Welcome to winter. It was bound to happen sooner or later.
Despite a few balmy November days in the 70s and 60s, it was easy to lull yourself into believing winter was in a land far, far away.
But on Monday, Minnesotans got a healthy dose of heavy, wet snow that forced commuters to slip, slide and slog their way to and from work. A few cities declared snow emergencies while homeowners powered up snowblowers and brought out shovels to clear anywhere from 4 to 8 inches that fell across the metro area and western Minnesota.

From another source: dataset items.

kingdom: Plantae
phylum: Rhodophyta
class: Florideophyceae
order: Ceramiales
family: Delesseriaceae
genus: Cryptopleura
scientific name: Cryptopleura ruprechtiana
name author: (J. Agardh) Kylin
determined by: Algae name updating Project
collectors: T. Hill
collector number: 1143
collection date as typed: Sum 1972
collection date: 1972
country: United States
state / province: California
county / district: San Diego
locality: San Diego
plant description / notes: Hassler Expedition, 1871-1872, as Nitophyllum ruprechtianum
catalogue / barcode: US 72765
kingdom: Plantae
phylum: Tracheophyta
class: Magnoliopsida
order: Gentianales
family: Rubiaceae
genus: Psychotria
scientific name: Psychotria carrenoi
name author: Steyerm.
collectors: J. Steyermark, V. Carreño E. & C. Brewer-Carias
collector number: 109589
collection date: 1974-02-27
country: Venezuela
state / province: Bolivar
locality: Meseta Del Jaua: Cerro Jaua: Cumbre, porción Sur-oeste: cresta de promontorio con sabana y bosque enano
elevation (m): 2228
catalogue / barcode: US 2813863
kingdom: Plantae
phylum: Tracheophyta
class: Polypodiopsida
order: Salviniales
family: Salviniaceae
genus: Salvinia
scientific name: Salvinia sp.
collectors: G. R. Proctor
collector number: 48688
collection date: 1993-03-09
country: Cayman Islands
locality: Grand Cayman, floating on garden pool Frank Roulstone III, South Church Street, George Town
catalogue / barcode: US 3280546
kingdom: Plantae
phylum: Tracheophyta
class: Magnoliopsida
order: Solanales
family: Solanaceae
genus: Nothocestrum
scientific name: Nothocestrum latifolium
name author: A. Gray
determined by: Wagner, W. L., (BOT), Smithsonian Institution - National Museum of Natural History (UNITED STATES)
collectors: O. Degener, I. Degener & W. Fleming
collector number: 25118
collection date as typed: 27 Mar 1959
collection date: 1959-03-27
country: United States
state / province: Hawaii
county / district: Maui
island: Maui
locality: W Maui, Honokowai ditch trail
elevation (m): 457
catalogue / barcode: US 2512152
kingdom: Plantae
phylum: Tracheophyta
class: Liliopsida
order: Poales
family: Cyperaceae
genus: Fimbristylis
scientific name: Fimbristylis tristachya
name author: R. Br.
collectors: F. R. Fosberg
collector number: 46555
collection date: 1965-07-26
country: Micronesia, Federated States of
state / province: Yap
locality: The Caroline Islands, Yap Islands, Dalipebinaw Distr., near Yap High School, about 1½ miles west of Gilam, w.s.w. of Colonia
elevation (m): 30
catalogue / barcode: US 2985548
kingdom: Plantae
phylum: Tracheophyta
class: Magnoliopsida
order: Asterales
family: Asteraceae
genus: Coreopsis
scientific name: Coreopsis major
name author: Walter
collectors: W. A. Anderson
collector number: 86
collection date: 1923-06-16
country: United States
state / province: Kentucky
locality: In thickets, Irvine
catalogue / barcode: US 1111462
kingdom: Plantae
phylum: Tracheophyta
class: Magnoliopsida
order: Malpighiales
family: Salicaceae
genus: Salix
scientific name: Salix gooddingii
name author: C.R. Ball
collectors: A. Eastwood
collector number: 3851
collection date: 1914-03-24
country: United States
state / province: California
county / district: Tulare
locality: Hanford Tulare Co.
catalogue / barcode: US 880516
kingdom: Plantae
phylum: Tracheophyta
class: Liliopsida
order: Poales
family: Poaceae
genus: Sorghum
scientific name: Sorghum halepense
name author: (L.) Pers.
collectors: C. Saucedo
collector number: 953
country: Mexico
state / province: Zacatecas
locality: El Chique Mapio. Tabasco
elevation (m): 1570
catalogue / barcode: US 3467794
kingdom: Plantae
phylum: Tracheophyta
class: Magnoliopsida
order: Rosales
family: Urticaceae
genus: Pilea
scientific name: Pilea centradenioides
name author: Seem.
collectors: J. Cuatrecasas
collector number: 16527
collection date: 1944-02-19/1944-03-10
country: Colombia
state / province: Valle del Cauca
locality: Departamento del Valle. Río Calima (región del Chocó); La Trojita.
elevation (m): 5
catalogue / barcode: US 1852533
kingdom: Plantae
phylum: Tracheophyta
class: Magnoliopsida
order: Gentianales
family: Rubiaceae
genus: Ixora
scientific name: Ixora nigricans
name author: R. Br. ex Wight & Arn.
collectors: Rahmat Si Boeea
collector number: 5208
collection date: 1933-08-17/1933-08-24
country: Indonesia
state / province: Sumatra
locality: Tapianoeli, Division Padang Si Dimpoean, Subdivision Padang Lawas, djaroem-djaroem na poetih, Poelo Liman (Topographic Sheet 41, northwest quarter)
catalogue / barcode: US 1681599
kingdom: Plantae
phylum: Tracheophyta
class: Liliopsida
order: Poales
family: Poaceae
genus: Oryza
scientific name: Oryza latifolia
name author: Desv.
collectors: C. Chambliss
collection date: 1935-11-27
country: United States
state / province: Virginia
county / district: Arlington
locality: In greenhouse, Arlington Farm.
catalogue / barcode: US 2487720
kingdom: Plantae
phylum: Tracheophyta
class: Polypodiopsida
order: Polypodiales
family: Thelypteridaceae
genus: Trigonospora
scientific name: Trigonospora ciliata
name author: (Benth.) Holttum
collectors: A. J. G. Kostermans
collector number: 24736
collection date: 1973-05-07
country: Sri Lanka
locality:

Heaviest snowfall totals occurred in the southwestern and west central parts of the state.
Metro area commuters rallying themselves back to work after the Thanksgiving weekend were hit with the first round of snow that dropped 1 to 3 inches around the metro, snarling traffic and sending some drivers into ditches and guardrails. Between 6 a.m. and 10:30 a.m. the State Patrol reported 145 crashes, including nine with injuries, but no fatalities. About 100 cars reported spinning out.
Just as the evening commute began, another couples of inches fell. A third round expected overnight will leave parts of Minnesota with a white winter landscape that warms the hearts of skiers.
For those opposed to winter, well, take heart: The snowfall that amounted to a measly inch or so in some areas arrived later in the season than usual. It was the seventh latest first accumulating snowfall, said Andy Lahr, meteorologist with the National Weather Service in Chanhassen. The average first stick-to-the-ground snowfall in the Twin Cities arrives on Nov. 2.
Other than a few snow flurries on Tuesday, Lahr said there doesn’t seem to be any snow in the forecast for the rest of the week. Temperatures will hover in the low to mid 30s for most of the week and hit the upper 30s by Friday, when the normal high is 31, he said. So some of that snow that fell on Monday will be history by Friday.
But Monday provided some Minnesotans a quick reminder of what winter can bring.
As snow began to accumulate, with more predicted on the way Monday, Anoka-Hennepin School District canceled all after-school activities and events, while snow emergencies were declared by some cities, including Bloomington, Crystal, St. Louis Park, Plymouth and West St. Paul. There could be more emergencies declared on Tuesday.
Light rail service also was nicked by the weather during the morning. A green line train heading west along University Avenue near Eustis Street struck a turning vehicle, setting back the rail schedule a bit.
Two articulated buses — the ones that bend in the middle — got stuck on an icy ramp from County Road C to southbound Interstate 35W north of Minneapolis. That was just one of several incidents along the north metro freeway, which was locked up from the Forest Lake split to downtown Minneapolis all morning.
Westbound I-94 struggled from Hudson to downtown St. Paul, with trip times running more than an hour. It was another 30 to 40 minutes over to Minneapolis.
In Woodbury, a jackknifed semi blocked the ramp from westbound I-94 to southbound I-494 for a couple hours, symbolic of the trouble commuters faced all across the Twin Cities.
An early pile-up involving a couple semitrailer trucks on southbound 35W at Hwy. 280 set the tone for the morning. Traffic crawled throughout the metro — many commuters saying their drives to work took twice as long as usual — except in the new MnPass lanes that opened Monday on I-35E between Cayuga Street in St. Paul and Little Canada Road.
“It was the only place in the metro that was free-flowing,” said MnDOT spokeswoman Bobbie Dahlke.
Tim Harlow contributed to this report.